Professor Ibrahim Kredya, a Moroccan historian who has devoted three books to Ambassador Mohamed Ben Hadou Al Attar, says Moulay Ismail’s emissary has been the «first Moroccan to become an honorary member of the Royal Society». «Ambassador Ben Hadou went in his free time to the theater, the opera and visited the country. His qualities were quickly noticed at the Academy of Sciences, the Royal Society where he will be received with honors on April 26, 1682. The Ambassador has even delivered a lecture there», said the same source.

Lincoln's golden book

Ben Hadou is also believed to have visited the Lincoln's Inn, a court that prepares students for Call to the Bar and their progress to professional competence as barristers.

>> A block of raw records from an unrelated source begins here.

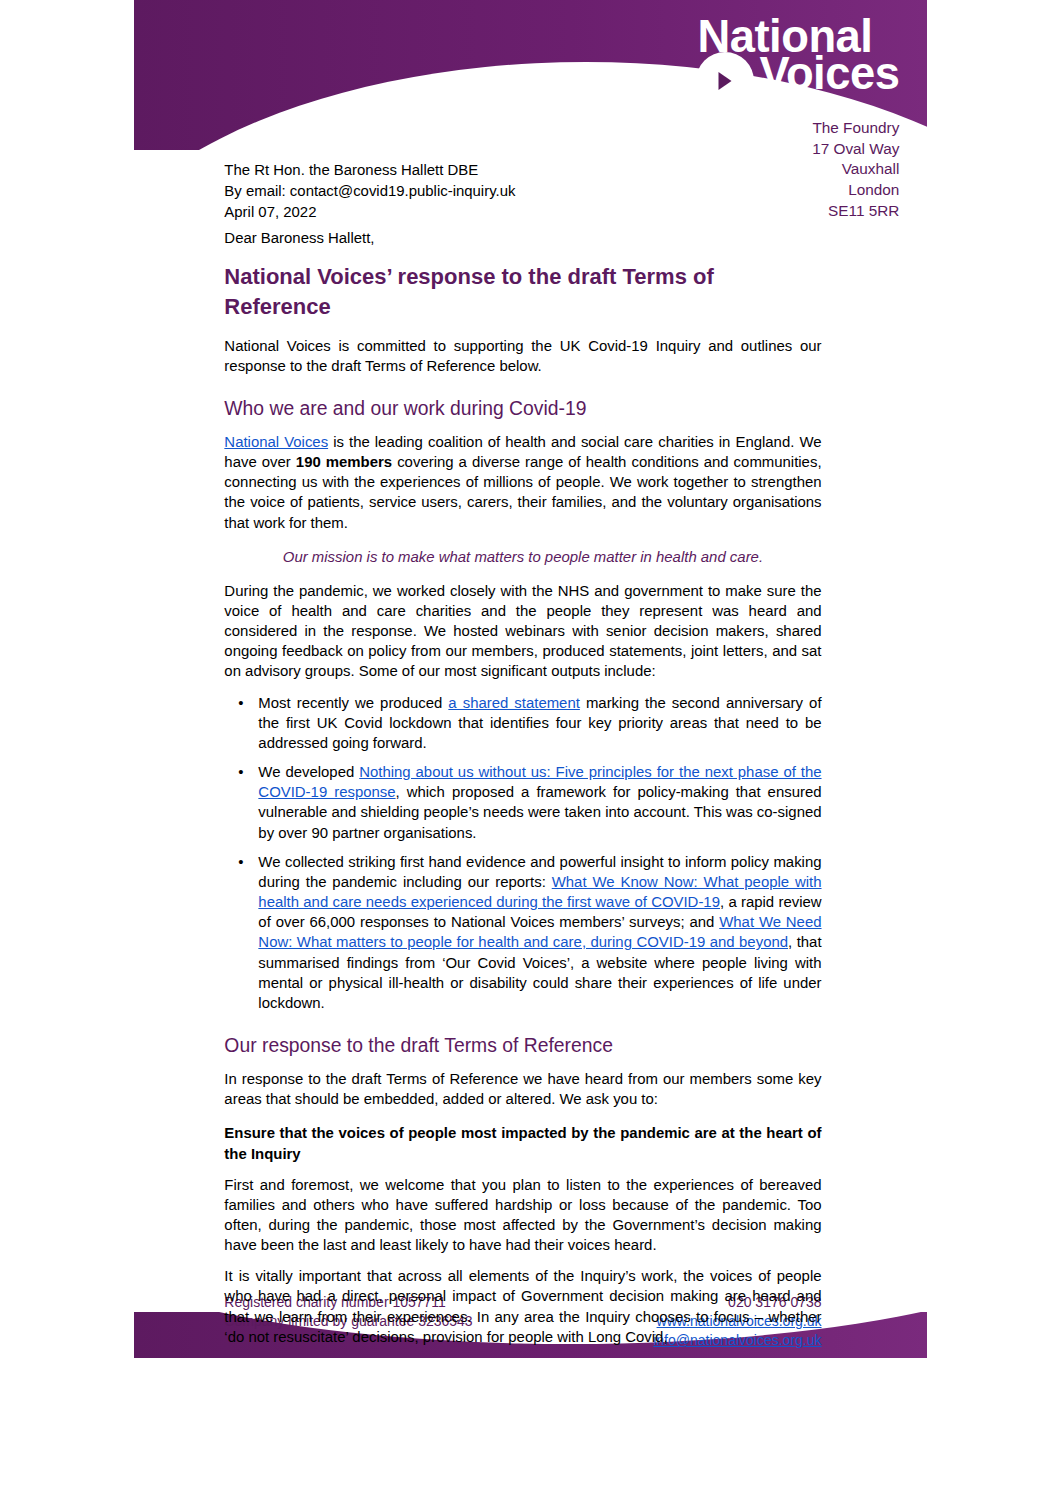National Voices
The Foundry
17 Oval Way
Vauxhall
London
SE11 5RR
The Rt Hon. the Baroness Hallett DBE
By email: contact@covid19.public-inquiry.uk
April 07, 2022
Dear Baroness Hallett,
National Voices’ response to the draft Terms of Reference
National Voices is committed to supporting the UK Covid-19 Inquiry and outlines our response to the draft Terms of Reference below.
Who we are and our work during Covid-19
National Voices is the leading coalition of health and social care charities in England. We have over 190 members covering a diverse range of health conditions and communities, connecting us with the experiences of millions of people. We work together to strengthen the voice of patients, service users, carers, their families, and the voluntary organisations that work for them.
Our mission is to make what matters to people matter in health and care.
During the pandemic, we worked closely with the NHS and government to make sure the voice of health and care charities and the people they represent was heard and considered in the response. We hosted webinars with senior decision makers, shared ongoing feedback on policy from our members, produced statements, joint letters, and sat on advisory groups. Some of our most significant outputs include:
Most recently we produced a shared statement marking the second anniversary of the first UK Covid lockdown that identifies four key priority areas that need to be addressed going forward.
We developed Nothing about us without us: Five principles for the next phase of the COVID-19 response, which proposed a framework for policy-making that ensured vulnerable and shielding people’s needs were taken into account. This was co-signed by over 90 partner organisations.
We collected striking first hand evidence and powerful insight to inform policy making during the pandemic including our reports: What We Know Now: What people with health and care needs experienced during the first wave of COVID-19, a rapid review of over 66,000 responses to National Voices members’ surveys; and What We Need Now: What matters to people for health and care, during COVID-19 and beyond, that summarised findings from ‘Our Covid Voices’, a website where people living with mental or physical ill-health or disability could share their experiences of life under lockdown.
Our response to the draft Terms of Reference
In response to the draft Terms of Reference we have heard from our members some key areas that should be embedded, added or altered. We ask you to:
Ensure that the voices of people most impacted by the pandemic are at the heart of the Inquiry
First and foremost, we welcome that you plan to listen to the experiences of bereaved families and others who have suffered hardship or loss because of the pandemic. Too often, during the pandemic, those most affected by the Government’s decision making have been the last and least likely to have had their voices heard.
It is vitally important that across all elements of the Inquiry’s work, the voices of people who have had a direct, personal impact of Government decision making are heard and that we learn from their experiences. In any area the Inquiry chooses to focus – whether ‘do not resuscitate’ decisions, provision for people with Long Covid,
Registered charity number 1057711
Company limited by guarantee 3236543
020 3176 0738
www.nationalvoices.org.uk
info@nationalvoices.org.uk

The ambassador has even signed in the institution’s golden book in both Arabic and English.

His signature was «entered on 4 March 1682», wrote the institution on its official website. «Praise be to God alone! Written by the servant of the wise, the pilgrim to God, Muhammad the son of Muhammed the son of Haddu, belonging to Sus, the Bahamwani. May God be gracious unto him! Amen», wrote Ben Hadou.

The institution has even provided a detailed description of his visit. «This day about 4 in the afternoon his Excellency the Ambassador of Fez and Morocco went to see the Honorable Society and Gardens of Lincolns-Inn; where he was met and waited on by Sir James Butler», recalled Lincoln’s Inn, quoting the Loyal Protestant and True Domestick Intelligence.

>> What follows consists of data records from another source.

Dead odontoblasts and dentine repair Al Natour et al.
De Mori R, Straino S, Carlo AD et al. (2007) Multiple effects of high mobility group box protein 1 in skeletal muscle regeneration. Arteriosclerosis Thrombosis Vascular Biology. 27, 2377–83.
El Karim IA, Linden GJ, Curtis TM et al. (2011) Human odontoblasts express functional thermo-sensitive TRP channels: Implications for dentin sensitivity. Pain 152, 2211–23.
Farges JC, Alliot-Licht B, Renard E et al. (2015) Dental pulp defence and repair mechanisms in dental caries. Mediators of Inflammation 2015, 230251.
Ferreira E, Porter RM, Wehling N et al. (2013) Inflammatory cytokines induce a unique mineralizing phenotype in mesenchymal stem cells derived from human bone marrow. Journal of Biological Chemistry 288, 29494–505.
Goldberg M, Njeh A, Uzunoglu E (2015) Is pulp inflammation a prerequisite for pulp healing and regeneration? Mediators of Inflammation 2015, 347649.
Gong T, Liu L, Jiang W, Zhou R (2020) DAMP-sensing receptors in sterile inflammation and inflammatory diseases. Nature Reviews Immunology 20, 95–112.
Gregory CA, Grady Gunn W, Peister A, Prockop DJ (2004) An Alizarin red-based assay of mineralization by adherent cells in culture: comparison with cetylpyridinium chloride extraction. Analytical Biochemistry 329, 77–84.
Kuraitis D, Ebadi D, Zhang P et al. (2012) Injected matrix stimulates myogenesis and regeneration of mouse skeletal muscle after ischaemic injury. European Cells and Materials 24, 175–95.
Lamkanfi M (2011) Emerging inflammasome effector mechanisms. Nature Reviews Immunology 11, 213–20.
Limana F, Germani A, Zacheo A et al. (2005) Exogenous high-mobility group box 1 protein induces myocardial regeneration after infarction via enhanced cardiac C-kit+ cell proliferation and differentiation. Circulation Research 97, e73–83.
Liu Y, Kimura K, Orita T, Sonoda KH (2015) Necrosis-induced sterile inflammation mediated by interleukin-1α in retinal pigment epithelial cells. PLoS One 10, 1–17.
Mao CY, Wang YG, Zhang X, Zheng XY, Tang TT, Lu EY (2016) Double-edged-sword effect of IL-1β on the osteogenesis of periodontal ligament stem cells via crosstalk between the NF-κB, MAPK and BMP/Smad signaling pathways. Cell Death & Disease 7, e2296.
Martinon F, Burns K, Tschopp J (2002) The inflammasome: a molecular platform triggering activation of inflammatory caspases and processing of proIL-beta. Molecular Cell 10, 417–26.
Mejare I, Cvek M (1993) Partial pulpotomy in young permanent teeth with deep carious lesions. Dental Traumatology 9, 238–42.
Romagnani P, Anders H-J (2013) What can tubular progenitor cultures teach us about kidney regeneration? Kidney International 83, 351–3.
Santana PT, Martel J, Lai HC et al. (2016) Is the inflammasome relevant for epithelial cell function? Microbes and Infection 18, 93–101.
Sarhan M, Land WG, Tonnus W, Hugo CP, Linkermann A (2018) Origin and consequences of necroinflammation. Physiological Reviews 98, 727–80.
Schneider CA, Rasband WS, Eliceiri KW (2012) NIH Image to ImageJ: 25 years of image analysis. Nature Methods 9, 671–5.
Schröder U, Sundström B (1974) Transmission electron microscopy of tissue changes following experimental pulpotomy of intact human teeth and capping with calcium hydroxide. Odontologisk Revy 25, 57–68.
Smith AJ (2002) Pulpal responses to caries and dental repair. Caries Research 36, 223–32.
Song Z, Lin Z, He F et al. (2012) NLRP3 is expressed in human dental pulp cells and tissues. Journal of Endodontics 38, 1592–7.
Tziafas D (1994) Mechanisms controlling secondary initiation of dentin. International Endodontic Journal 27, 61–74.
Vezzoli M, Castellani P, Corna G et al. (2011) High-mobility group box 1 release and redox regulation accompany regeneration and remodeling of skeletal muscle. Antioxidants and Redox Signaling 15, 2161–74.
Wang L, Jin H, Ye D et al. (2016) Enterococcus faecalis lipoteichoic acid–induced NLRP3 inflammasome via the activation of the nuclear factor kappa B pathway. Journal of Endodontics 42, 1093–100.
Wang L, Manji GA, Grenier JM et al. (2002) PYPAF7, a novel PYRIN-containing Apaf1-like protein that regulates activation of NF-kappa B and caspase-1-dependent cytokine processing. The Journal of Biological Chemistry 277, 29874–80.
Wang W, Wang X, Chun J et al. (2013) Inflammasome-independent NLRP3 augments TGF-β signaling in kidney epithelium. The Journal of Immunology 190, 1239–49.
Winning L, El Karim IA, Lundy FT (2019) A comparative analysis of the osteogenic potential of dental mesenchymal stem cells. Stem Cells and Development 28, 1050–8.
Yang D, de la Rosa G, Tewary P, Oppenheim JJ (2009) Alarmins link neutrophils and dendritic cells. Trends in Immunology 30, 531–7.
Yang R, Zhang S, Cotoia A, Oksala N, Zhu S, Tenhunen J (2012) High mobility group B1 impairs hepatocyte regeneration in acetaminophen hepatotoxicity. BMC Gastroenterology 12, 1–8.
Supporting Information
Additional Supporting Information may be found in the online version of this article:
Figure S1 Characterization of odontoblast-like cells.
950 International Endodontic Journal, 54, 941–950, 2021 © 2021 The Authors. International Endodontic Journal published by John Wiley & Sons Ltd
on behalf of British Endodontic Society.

«When he stood in the middle of the high Tarris-walk that looks into Lincolns-Inn-Fields, and the two gardens of the said Society, beholding the Beauty and Uniformity of the Buildings round about the fields and Gardens. he said he had never seen a finer prospect in a City».

Meeting people and going places in London and England in general has allowed Ben Hadou to build himself a good reputation in the country. His manners were reported by Matar who wrote that : «he did not drink wine, was courteous to women, was magnificent on horseback in Hyde Park and was interested in Arabic manuscripts and scientific innovation».

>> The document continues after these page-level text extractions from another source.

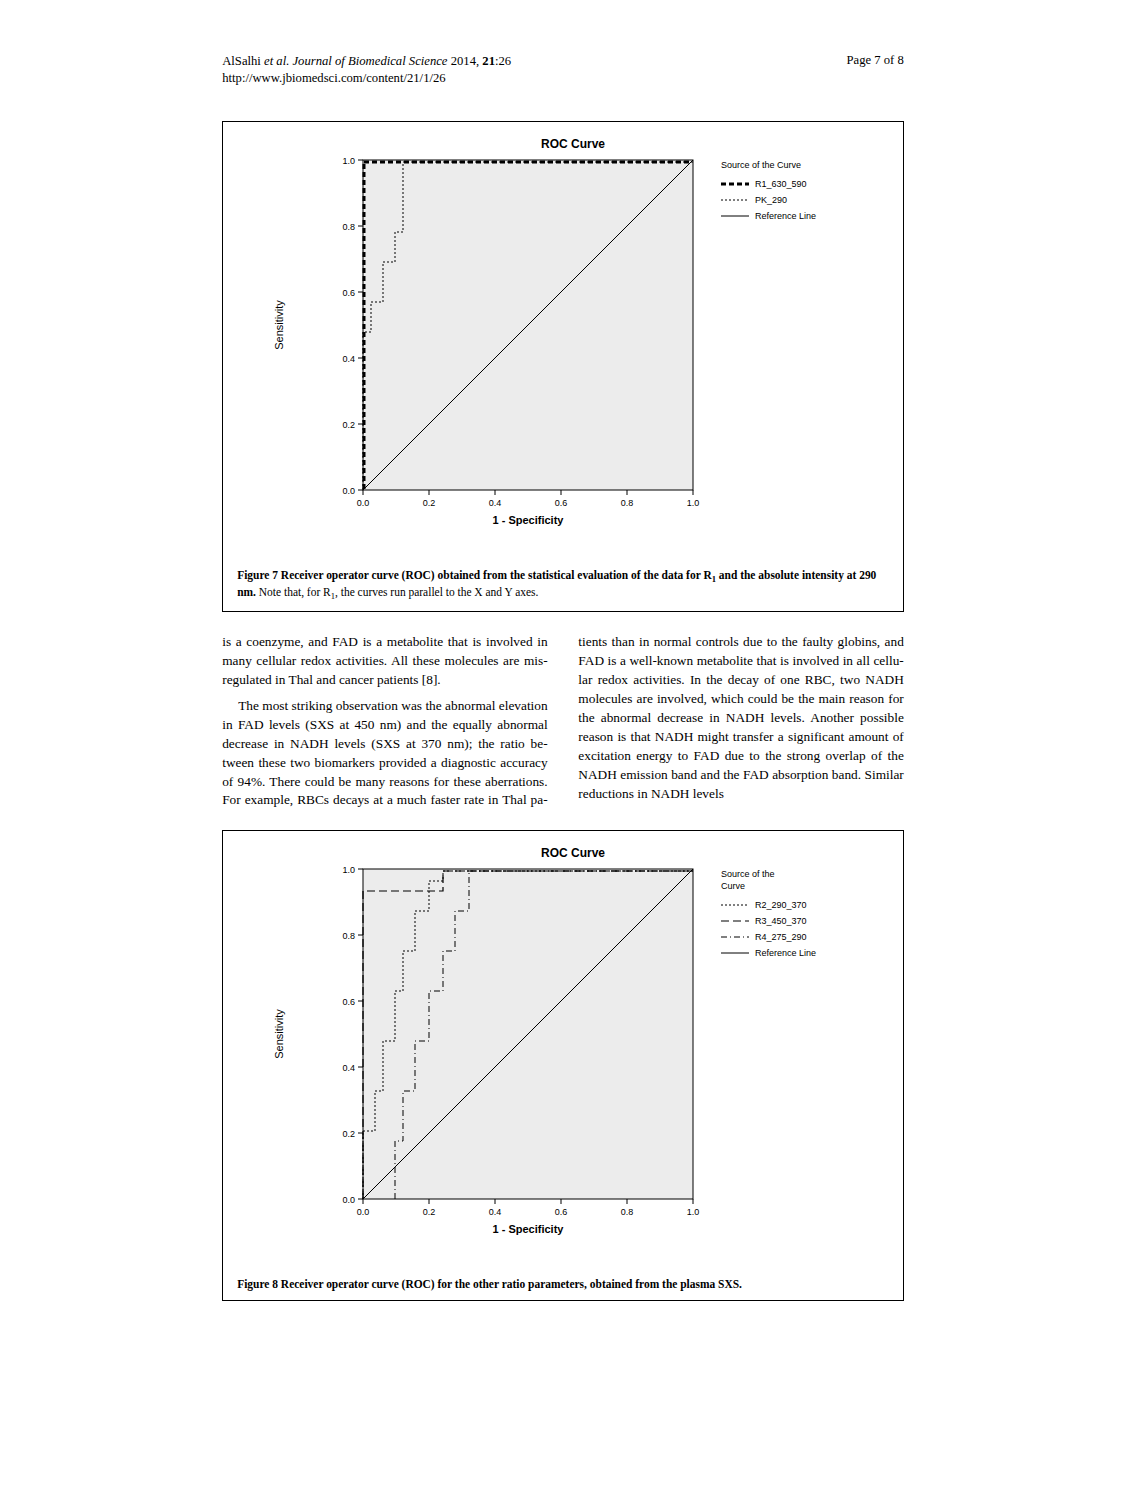AlSalhi et al. Journal of Biomedical Science 2014, 21:26
http://www.jbiomedsci.com/content/21/1/26
Page 7 of 8
ROC Curve Sensitivity 1.0 0.8 0.6 0.4 0.2 0.0 0.0 0.2 0.4 0.6 0.8 1.0 1 - Specificity Source of the Curve R1_630_590 PK_290 Reference Line
Figure 7 Receiver operator curve (ROC) obtained from the statistical evaluation of the data for R1 and the absolute intensity at 290 nm. Note that, for R1, the curves run parallel to the X and Y axes.
is a coenzyme, and FAD is a metabolite that is involved in many cellular redox activities. All these molecules are misregulated in Thal and cancer patients [8].
The most striking observation was the abnormal elevation in FAD levels (SXS at 450 nm) and the equally abnormal decrease in NADH levels (SXS at 370 nm); the ratio between these two biomarkers provided a diagnostic accuracy of 94%. There could be many reasons for these aberrations. For example, RBCs decays at a much faster rate in Thal patients than in normal controls due to the faulty globins, and FAD is a well-known metabolite that is involved in all cellular redox activities. In the decay of one RBC, two NADH molecules are involved, which could be the main reason for the abnormal decrease in NADH levels. Another possible reason is that NADH might transfer a significant amount of excitation energy to FAD due to the strong overlap of the NADH emission band and the FAD absorption band. Similar reductions in NADH levels
ROC Curve Sensitivity 1.0 0.8 0.6 0.4 0.2 0.0 0.0 0.2 0.4 0.6 0.8 1.0 1 - Specificity Source of the Curve R2_290_370 R3_450_370 R4_275_290 Reference Line
Figure 8 Receiver operator curve (ROC) for the other ratio parameters, obtained from the plasma SXS.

Ben Hadou has even been the «fashion of the season, generating so much excitement» when passing by in the streets of London.

A portrait of Mohamed Ben Hadou riding a hose in a park was painted by Godfrey Kneller and Jan Wyck and is preserved at the Chiswick House in London.

After the emblematic visit to England, Ben Hadou returned to Morocco with a treaty for Moulay Ismail to sign. «The Sultan, however, refused to ratify the treaty because of the continuing English presence in Tangier and the increasing complexity of the captivity problem», wrote Moroccan historian Khalid Ben Srhir in his book «Britain and Morocco During the Embassy of John Drummond Hay, 1845-1886» (2005, Routledge Curzon, translated by Malcolm Williams and Gavin Waterson).